Following the RNS, their broker Cenkos raised sales by revenue forecasts by 8% to £20.2m for FY 20F. Basic and Adjusted EPS are 3.1p and 6.1p respectively, putting the stock on adjusted PER 18x FY20F. There are no forecasts for 2021F or 2022F which is surprising since this seems a stable business. Cenkos talk positively about the tailwind of 5G rollout and large-scale network infrastructure upgrades but there are no numbers to back this up.

Institutions: Miton owns 15.9% and Liontrust 11.1%. Jane Annear the Managing Director owns 2.1m shares, just under 3% of the company. Concurrent has also been tipped by Lord Lee in the past, but I’m not sure if he still owns it.
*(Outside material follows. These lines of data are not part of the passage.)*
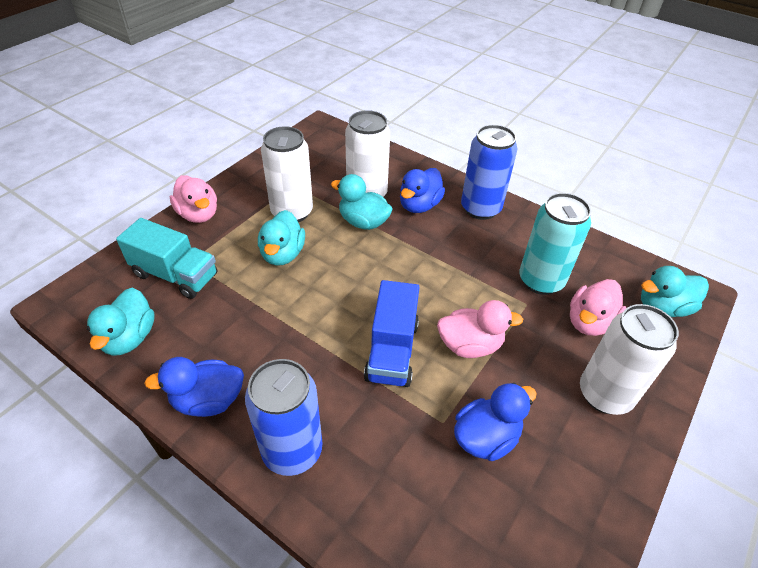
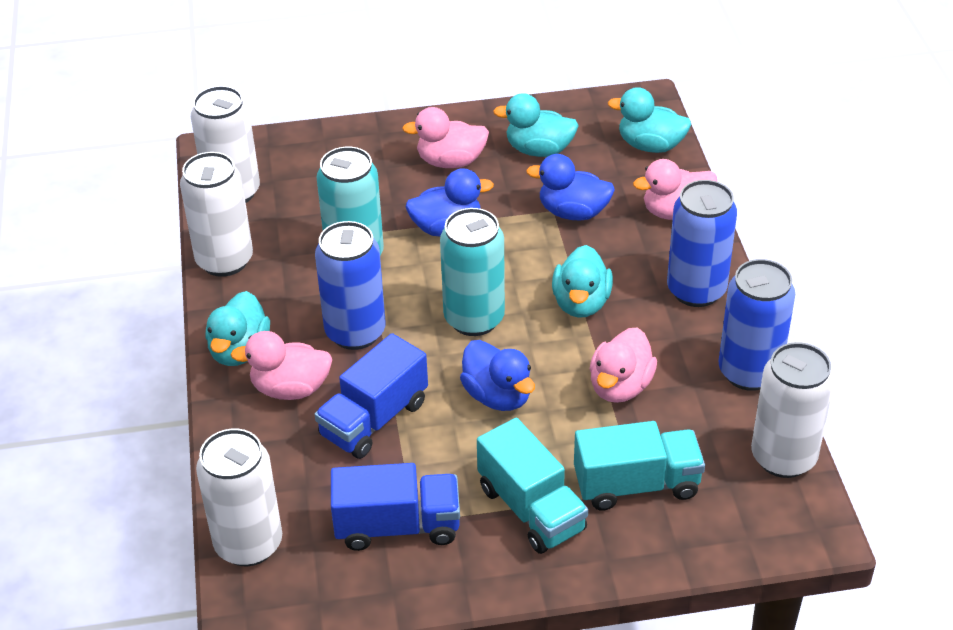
blue can: [245,359,323,476] [461,125,518,220] = 2 -> [315,221,385,350] [667,180,737,307] [719,259,795,391] = 3
blue truck: [364,280,420,387] = 1 -> [314,333,428,459] [331,463,460,551] = 2
pink duck: [170,175,217,223] [437,300,523,358] [570,279,626,336] = 3 -> [230,331,332,400] [402,107,489,168] [590,327,657,403] [633,159,717,220] = 4
turquoise can: [519,193,591,295] = 1 -> [316,147,384,255] [440,208,505,336] = 2
turquoise truck: [116,218,217,299] = 1 -> [477,418,588,554] [574,421,705,510] = 2
white can: [261,126,313,222] [345,110,390,197] [580,304,679,415] = 3 -> [180,152,253,277] [191,86,260,203] [196,429,282,566] [751,342,834,478] = 4

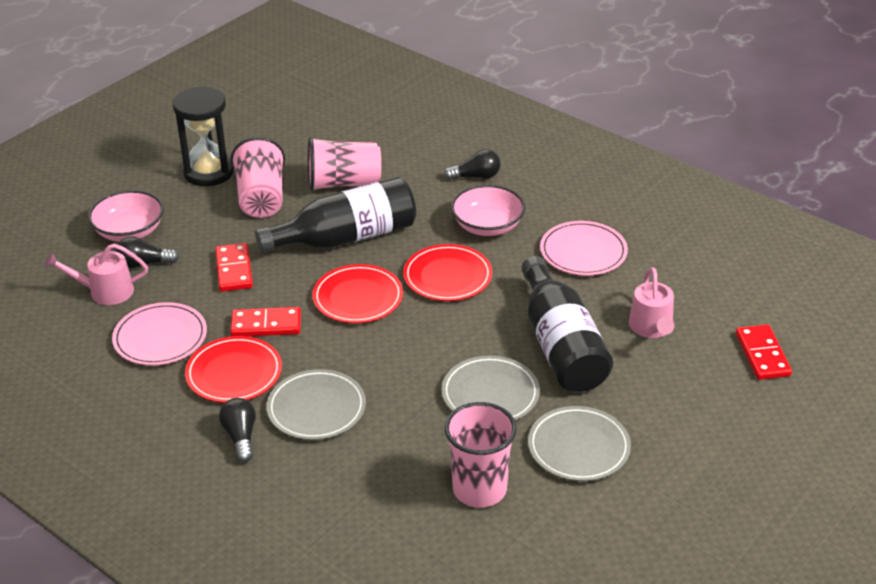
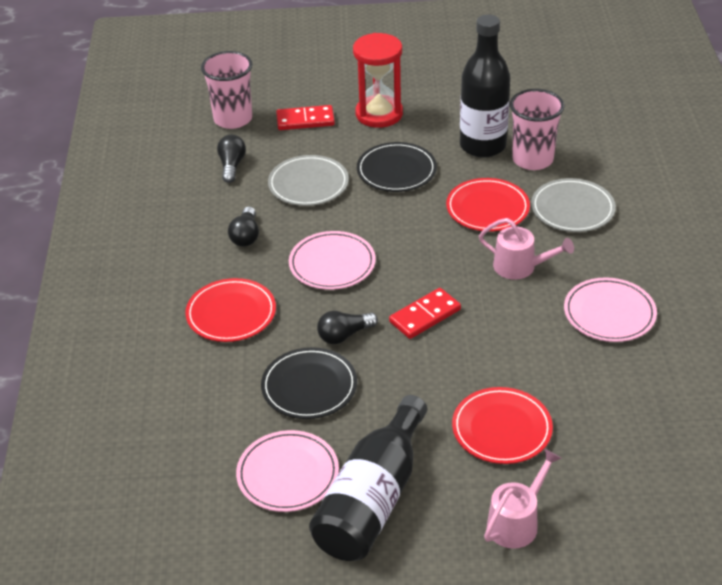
black hourglass: [173,86,234,186] = 1 -> none = 0
black plate: none = 0 -> [261,347,357,419] [357,142,437,192] = 2
grey plate: [266,369,366,440] [441,356,540,420] [528,406,631,481] = 3 -> [268,155,349,206] [531,178,616,232] = 2
pink bowl: [88,190,164,242] [451,185,525,236] = 2 -> none = 0
pink cup: [231,137,285,218] [308,137,381,192] [445,402,517,508] = 3 -> [201,51,253,129] [510,89,565,170] = 2
pink plate: [112,302,207,365] [540,221,628,275] = 2 -> [236,430,339,512] [289,231,376,290] [564,277,657,342] = 3
red domino: [215,243,253,292] [230,307,301,336] [736,325,792,380] = 3 -> [276,105,335,130] [389,288,461,339] = 2
red hourglass: none = 0 -> [353,33,403,128] = 1

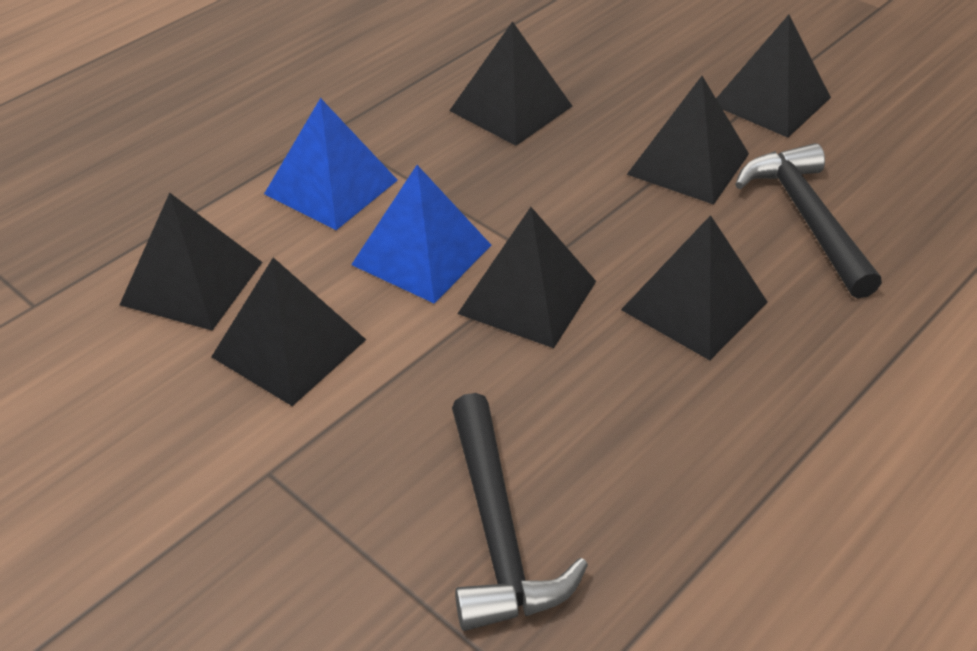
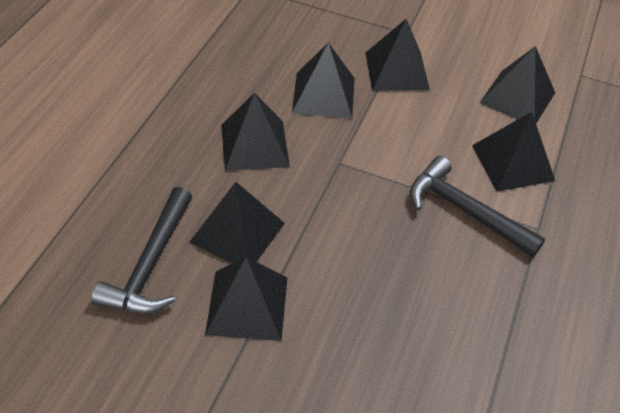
blue pyramid: [264,98,398,230] [351,165,491,304] = 2 -> none = 0

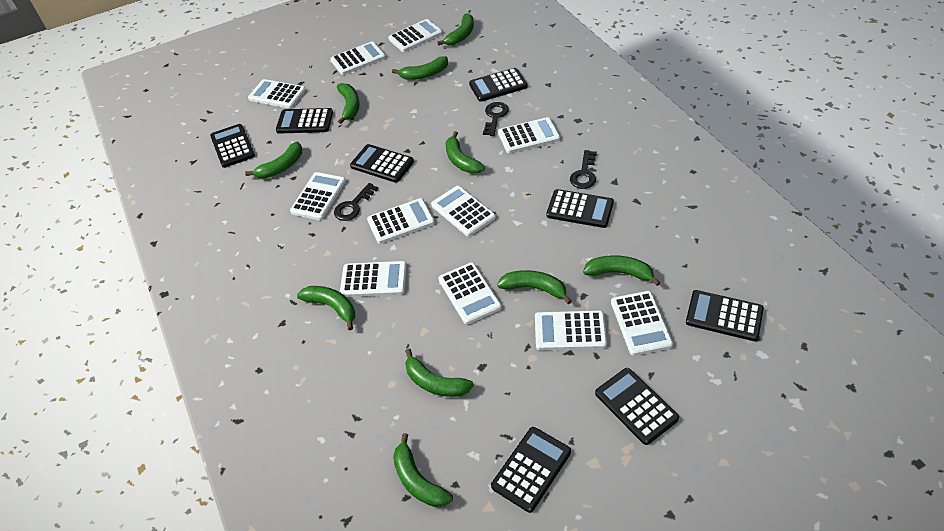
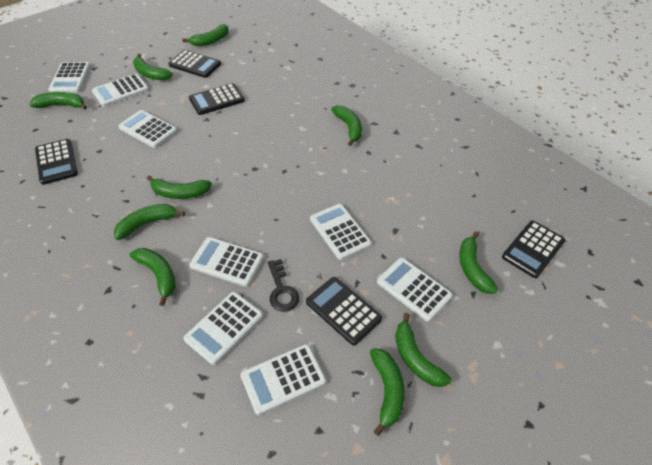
black calculator: [210,124,255,168] [276,108,333,134] [350,144,414,183] [469,68,528,102] [491,427,571,513] [546,189,614,228] [595,368,679,445] [686,290,764,341] = 8 -> [35,139,78,185] [168,50,221,78] [189,83,245,115] [306,277,382,345] [502,220,565,278] = 5
black key: [334,183,378,221] [483,102,509,136] [570,150,597,189] = 3 -> [268,259,299,312] = 1
white calculator: [248,79,306,109] [290,172,346,220] [330,41,386,75] [340,261,407,297] [367,198,435,244] [388,19,443,52] [431,186,496,237] [438,262,502,325] [498,117,560,153] [535,310,607,350] [611,291,673,356] = 11 -> [48,62,91,93] [92,74,149,107] [118,110,177,148] [184,292,263,365] [189,237,264,287] [241,344,326,415] [310,204,372,260] [377,258,453,322] = 8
This company looks similar to Solid State which I covered last week. Unlike Solid State they haven’t engaged with either PI world or Investor Meets Company. I phoned an ex-colleague, Bob Huxford their Financial PR man at Newgate, who was kind enough to send me through the broker note. He said that historically the company hasn’t been open to the idea of doing a recorded presentation online to self-directed investors, but this is something that hopefully will change in future. This looks a good quality company, though I would like to understand it better before feeling more confident about future prospects and the potential to increase returns.

Bruce Packard

Notes

*Take Two offer 120p in cash, plus 0.02834 x $190 / 1.32 $/£ exchange rate

** Assuming that High Voltage Enterprise Value does not contain significant debt. Software companies are main consist of intangible assets, so I think this is a safe assumption.

***I’ve seen various different numbers quoted for percentage of CFD traders lose money. 82% comes from an FCA analysis of a representative sample of accounts. CFD providers counter that often the CFD is being used to hedge a position in the equity market, so just using the losing side of a hedging trade is unfair.